(Detected change data)
====

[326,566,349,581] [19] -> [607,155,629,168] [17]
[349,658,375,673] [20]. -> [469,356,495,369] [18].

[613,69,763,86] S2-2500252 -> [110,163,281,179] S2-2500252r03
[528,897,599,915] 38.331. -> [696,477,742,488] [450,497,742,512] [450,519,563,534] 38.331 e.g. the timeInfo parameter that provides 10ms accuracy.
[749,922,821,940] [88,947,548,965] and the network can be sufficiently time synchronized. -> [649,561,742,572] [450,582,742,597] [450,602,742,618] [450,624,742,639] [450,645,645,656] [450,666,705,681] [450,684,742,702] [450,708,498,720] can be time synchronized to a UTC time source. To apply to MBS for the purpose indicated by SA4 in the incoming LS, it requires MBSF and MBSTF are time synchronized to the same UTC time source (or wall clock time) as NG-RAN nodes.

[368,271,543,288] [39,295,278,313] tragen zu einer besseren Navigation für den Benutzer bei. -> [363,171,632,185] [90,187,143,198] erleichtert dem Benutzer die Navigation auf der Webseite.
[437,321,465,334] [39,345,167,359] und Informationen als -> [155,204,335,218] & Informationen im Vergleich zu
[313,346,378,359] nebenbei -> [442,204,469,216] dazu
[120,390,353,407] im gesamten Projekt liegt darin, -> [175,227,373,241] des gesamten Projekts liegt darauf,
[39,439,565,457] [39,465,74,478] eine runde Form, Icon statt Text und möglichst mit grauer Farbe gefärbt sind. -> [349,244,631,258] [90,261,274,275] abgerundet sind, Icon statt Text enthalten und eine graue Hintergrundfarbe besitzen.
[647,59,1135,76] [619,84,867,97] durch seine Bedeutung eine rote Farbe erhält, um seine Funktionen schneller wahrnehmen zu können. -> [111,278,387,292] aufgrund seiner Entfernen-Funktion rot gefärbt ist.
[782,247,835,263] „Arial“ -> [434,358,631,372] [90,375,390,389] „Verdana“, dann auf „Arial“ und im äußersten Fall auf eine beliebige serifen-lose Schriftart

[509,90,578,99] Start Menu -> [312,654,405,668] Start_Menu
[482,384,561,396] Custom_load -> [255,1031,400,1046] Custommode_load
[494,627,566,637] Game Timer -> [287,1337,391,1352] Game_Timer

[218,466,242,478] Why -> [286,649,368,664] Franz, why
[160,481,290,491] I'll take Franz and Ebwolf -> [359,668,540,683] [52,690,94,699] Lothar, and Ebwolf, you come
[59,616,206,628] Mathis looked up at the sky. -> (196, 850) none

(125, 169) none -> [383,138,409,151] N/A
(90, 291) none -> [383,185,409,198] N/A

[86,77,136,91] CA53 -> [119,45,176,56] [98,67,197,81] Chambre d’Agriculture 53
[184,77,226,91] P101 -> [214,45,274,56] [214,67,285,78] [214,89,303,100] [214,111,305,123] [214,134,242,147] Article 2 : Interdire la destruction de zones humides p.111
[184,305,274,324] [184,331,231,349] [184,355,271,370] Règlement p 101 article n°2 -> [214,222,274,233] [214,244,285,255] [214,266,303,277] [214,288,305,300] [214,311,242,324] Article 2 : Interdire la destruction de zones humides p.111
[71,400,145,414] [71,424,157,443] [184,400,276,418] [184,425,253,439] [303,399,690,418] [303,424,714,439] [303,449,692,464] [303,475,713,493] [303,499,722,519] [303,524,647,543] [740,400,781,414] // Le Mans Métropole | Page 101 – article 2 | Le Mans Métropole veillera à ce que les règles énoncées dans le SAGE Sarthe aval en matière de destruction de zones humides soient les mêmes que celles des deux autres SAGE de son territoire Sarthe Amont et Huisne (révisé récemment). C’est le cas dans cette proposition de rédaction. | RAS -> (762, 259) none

====

- AIM OF THE TASK -
Which lines should be output? Exactly those from the first line of the data through the line containing "[528,897,599,915] 38.331. ->", inclusive.

- WORKED SOLUTION -
[326,566,349,581] [19] -> [607,155,629,168] [17]
[349,658,375,673] [20]. -> [469,356,495,369] [18].

[613,69,763,86] S2-2500252 -> [110,163,281,179] S2-2500252r03
[528,897,599,915] 38.331. -> [696,477,742,488] [450,497,742,512] [450,519,563,534] 38.331 e.g. the timeInfo parameter that provides 10ms accuracy.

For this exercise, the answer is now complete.